In [20]:
import pandas as pd
import os
import time

<br>

### Find right datasets in each wave

In each folder associated to one wave, we have multiple datasets. However, not all datasets represent questionnaires but those are in minority. Since the goal of this notebook is to concat all questionnaires of each wave in its own dataset, we don't want to merge these data.

The way we decide to define which dataset to keep or not is to define a dictionnary with wave as keys and the number of people who have fill the questionnaire as values. This way, we can *automatically* detect if a dataset is a questionnaire or not by testing if the number of rows match the number of respondants.

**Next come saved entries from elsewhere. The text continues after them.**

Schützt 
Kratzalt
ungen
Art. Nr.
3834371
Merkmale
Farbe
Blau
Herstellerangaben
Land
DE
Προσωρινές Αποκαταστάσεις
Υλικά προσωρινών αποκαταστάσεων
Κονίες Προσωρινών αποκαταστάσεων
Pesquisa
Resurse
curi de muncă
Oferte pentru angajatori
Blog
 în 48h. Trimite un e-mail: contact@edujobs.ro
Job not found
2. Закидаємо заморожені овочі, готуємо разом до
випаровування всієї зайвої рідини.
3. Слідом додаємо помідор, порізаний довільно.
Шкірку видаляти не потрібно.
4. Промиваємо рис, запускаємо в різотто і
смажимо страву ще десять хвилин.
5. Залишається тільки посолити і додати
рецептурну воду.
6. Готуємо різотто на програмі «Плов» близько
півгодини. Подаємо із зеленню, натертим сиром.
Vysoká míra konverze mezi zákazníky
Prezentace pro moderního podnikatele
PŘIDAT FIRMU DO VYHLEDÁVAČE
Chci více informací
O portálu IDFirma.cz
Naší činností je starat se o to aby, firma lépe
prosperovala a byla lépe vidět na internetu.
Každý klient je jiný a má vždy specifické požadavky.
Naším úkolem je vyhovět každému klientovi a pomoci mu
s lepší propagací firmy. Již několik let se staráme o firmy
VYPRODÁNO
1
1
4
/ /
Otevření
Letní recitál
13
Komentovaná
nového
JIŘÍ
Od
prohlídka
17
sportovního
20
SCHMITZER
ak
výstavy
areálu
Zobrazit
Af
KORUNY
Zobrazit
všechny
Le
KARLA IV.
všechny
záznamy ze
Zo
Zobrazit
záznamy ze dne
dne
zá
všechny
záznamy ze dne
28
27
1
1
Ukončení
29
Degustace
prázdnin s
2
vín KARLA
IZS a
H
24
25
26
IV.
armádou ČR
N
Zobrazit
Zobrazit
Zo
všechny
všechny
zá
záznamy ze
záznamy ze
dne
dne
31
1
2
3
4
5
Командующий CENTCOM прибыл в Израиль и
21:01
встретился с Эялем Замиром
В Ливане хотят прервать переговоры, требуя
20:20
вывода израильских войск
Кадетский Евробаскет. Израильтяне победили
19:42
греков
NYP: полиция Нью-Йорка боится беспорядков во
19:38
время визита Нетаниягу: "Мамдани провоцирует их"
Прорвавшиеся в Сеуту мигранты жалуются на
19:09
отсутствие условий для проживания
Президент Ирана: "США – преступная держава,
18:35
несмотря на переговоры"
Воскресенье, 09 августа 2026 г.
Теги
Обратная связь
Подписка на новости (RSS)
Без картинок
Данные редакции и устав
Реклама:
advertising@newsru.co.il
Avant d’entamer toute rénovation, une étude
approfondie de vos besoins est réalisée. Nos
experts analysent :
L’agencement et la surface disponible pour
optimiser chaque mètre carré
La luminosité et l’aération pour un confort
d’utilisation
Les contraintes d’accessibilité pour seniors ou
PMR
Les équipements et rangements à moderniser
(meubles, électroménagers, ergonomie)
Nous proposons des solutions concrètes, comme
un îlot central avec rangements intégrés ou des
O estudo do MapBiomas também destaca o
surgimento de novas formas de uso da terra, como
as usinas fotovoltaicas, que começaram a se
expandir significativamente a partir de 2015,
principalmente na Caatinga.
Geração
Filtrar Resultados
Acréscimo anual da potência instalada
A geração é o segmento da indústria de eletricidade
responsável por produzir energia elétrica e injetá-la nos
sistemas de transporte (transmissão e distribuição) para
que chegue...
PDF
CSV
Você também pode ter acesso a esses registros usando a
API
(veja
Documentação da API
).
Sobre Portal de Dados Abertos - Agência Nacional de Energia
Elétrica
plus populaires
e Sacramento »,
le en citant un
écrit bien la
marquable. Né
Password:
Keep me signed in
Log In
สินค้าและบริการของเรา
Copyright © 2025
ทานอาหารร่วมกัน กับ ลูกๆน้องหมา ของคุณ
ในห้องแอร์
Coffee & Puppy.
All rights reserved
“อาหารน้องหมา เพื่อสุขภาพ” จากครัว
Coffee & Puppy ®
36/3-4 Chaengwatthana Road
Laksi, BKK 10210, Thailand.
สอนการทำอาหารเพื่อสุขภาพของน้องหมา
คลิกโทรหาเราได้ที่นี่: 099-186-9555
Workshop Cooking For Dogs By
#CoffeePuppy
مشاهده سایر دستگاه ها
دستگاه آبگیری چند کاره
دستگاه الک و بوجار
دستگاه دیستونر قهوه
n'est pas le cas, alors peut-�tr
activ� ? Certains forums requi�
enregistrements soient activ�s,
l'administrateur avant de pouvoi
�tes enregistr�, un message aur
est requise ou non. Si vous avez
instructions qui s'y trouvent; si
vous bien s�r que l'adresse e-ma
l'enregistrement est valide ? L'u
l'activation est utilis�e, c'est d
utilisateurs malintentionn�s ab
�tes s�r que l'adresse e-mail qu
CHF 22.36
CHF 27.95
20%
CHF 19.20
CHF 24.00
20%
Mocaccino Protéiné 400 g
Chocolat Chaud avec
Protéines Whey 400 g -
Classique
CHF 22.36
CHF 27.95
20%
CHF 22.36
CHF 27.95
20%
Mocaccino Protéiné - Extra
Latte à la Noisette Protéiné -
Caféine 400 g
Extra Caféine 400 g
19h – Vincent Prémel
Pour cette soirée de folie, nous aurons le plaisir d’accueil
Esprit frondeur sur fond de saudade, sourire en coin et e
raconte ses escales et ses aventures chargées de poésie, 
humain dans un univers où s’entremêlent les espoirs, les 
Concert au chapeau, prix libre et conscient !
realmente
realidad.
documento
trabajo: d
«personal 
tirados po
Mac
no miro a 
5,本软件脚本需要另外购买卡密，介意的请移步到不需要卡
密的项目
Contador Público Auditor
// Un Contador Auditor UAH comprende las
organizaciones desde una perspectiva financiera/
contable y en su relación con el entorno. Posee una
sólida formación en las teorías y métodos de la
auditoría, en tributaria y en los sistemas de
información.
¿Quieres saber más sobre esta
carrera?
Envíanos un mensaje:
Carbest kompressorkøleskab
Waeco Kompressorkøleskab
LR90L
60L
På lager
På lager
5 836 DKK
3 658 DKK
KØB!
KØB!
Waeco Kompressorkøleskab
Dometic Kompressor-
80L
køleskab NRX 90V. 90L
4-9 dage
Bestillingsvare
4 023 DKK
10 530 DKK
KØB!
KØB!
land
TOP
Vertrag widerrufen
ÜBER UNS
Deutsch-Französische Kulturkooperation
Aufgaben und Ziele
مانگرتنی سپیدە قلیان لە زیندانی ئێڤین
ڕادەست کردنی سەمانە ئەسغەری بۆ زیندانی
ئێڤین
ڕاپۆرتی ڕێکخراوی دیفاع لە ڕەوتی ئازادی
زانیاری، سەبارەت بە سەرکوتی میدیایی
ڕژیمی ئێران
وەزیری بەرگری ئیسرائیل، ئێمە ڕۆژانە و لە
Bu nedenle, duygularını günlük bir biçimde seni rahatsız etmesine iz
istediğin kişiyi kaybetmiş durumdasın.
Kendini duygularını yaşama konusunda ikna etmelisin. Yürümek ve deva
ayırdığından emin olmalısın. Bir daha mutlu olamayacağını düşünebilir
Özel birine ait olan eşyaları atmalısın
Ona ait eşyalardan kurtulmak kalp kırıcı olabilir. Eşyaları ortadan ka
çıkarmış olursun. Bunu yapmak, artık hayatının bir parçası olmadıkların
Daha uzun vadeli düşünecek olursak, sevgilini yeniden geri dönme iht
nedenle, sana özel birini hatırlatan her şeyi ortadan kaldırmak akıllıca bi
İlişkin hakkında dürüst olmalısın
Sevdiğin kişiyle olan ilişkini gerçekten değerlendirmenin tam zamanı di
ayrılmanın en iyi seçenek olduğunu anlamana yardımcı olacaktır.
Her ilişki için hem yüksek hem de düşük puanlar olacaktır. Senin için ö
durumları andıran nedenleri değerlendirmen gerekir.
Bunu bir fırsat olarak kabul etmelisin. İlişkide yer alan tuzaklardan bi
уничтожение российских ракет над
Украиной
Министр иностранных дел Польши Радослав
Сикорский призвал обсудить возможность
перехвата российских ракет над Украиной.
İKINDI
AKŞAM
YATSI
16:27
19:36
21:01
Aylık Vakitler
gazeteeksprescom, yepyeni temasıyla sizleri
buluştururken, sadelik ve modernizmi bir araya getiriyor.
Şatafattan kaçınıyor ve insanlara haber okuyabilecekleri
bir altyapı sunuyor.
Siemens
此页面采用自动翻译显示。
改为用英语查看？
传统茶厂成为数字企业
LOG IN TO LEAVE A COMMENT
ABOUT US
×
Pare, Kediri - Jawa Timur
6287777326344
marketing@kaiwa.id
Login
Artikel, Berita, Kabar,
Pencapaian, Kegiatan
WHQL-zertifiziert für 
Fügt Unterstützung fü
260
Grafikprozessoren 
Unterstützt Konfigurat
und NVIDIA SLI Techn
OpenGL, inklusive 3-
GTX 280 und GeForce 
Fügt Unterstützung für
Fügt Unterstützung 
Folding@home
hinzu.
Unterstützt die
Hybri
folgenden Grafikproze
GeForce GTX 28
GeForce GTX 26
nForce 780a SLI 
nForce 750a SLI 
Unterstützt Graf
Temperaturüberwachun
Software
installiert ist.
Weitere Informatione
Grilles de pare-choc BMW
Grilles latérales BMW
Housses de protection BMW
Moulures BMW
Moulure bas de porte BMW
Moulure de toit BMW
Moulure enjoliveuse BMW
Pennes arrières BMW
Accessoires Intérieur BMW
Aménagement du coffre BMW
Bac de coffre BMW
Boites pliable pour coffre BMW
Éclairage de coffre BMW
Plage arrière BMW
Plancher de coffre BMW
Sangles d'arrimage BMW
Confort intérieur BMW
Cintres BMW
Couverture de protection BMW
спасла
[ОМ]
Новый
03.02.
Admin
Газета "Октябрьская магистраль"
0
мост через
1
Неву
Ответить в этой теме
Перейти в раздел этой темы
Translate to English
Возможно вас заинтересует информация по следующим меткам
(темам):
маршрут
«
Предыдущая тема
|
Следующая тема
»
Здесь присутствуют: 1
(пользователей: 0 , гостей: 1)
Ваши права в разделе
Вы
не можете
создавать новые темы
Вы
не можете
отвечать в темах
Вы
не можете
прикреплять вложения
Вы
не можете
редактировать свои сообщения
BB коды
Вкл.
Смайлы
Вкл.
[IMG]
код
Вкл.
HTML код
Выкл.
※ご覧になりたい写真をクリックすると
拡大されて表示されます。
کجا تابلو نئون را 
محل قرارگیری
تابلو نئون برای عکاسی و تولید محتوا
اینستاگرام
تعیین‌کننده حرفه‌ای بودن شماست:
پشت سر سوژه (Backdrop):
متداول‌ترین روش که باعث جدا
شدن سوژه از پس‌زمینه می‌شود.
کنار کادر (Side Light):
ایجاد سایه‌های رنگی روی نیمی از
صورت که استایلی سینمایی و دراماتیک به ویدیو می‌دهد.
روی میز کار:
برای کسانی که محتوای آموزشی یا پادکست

`len(df)==wave_to_rows[f"wave{i}"]`

**Example**

The 8th wave has 46733 respondants. When iterating over each file from the wave 8 folder, we open each file, count the number of rows (`len(df)`), get the number of respondants in this wave (`wave_to_rows[f"wave{i}"]`) and test if these are the same values. In most cases, it's supposed to be the case (most datasets are questionnaires!) but when it's not, we just pass and go to the next dataset.

**Limitations**

The number of respondants is manually defined. A more scalable way to do it would have be to count the number of rows each dataset of each wave, get the *mode* (most present value) of the number of rows per wave and consider this value as the number of respondants. However, this also has some limitations (no guaranty of getting the right number).

In [21]:
wave_to_rows = {
    "wave1": 30419,
    "wave2": 37143,
    "wave3": 28463,
    "wave4": 58000,
    "wave5": 66065,
    "wave6": 68085,
    "wave7": 77202,
    "wave8": 46733    
}

### Directory structure

Directory with data: `data`.

In this directory, I have multiple folders: one for each wave, unzipped. Each folder contains all the dataset for the wave. No name have been change (folders or files).


In [22]:
start = time.time()

# iterate over each folder
root_dir = '../../data'
for folder in os.listdir(root_dir):
    
    # init parameters for the current wave
    merged_df = pd.DataFrame()
    nfiles = 0
    
    # get folder path
    folder_path = os.path.join(root_dir, folder)
    if os.path.isdir(folder_path) and folder != 'concat':
        
        # 6th element of folder name is in fact wave number
        i = folder[6]

        # iterate over each file in the folder
        for file in os.listdir(folder_path):
            file_path = os.path.join(folder_path, file)
            
            # check if it's dataset
            if file_path.endswith('dta'):
                
                try:
                    df = pd.read_stata(file_path)
                    
                    # test number of rows
                    rows_expected = wave_to_rows[f"wave{i}"]
                    actual_rows = len(df)
                    if rows_expected==actual_rows:

                        df = df.add_prefix(file.split('.')[0] + '_')

                        # merge dfs
                        merged_df = pd.merge(merged_df, df, left_index=True,
                                             right_index=True, how='outer')
                        nfiles += 1
                
                # avoid non-unique error
                except ValueError:
                    pass
                
        # save df
        merged_df.to_csv(f'../../data/concat/concatwave{i}.csv.gz', index=False)
        print(f"Wave {i} (with {nfiles} files) concatenated and saved!\n")

print(f"\n\nTime (sec): {(time.time()-start):.2f}")

Wave 1 (with 26 files) concatenated and saved!

Wave 4 (with 27 files) concatenated and saved!

Wave 5 (with 27 files) concatenated and saved!

Wave 3 (with 15 files) concatenated and saved!

Wave 6 (with 30 files) concatenated and saved!

Wave 8 (with 31 files) concatenated and saved!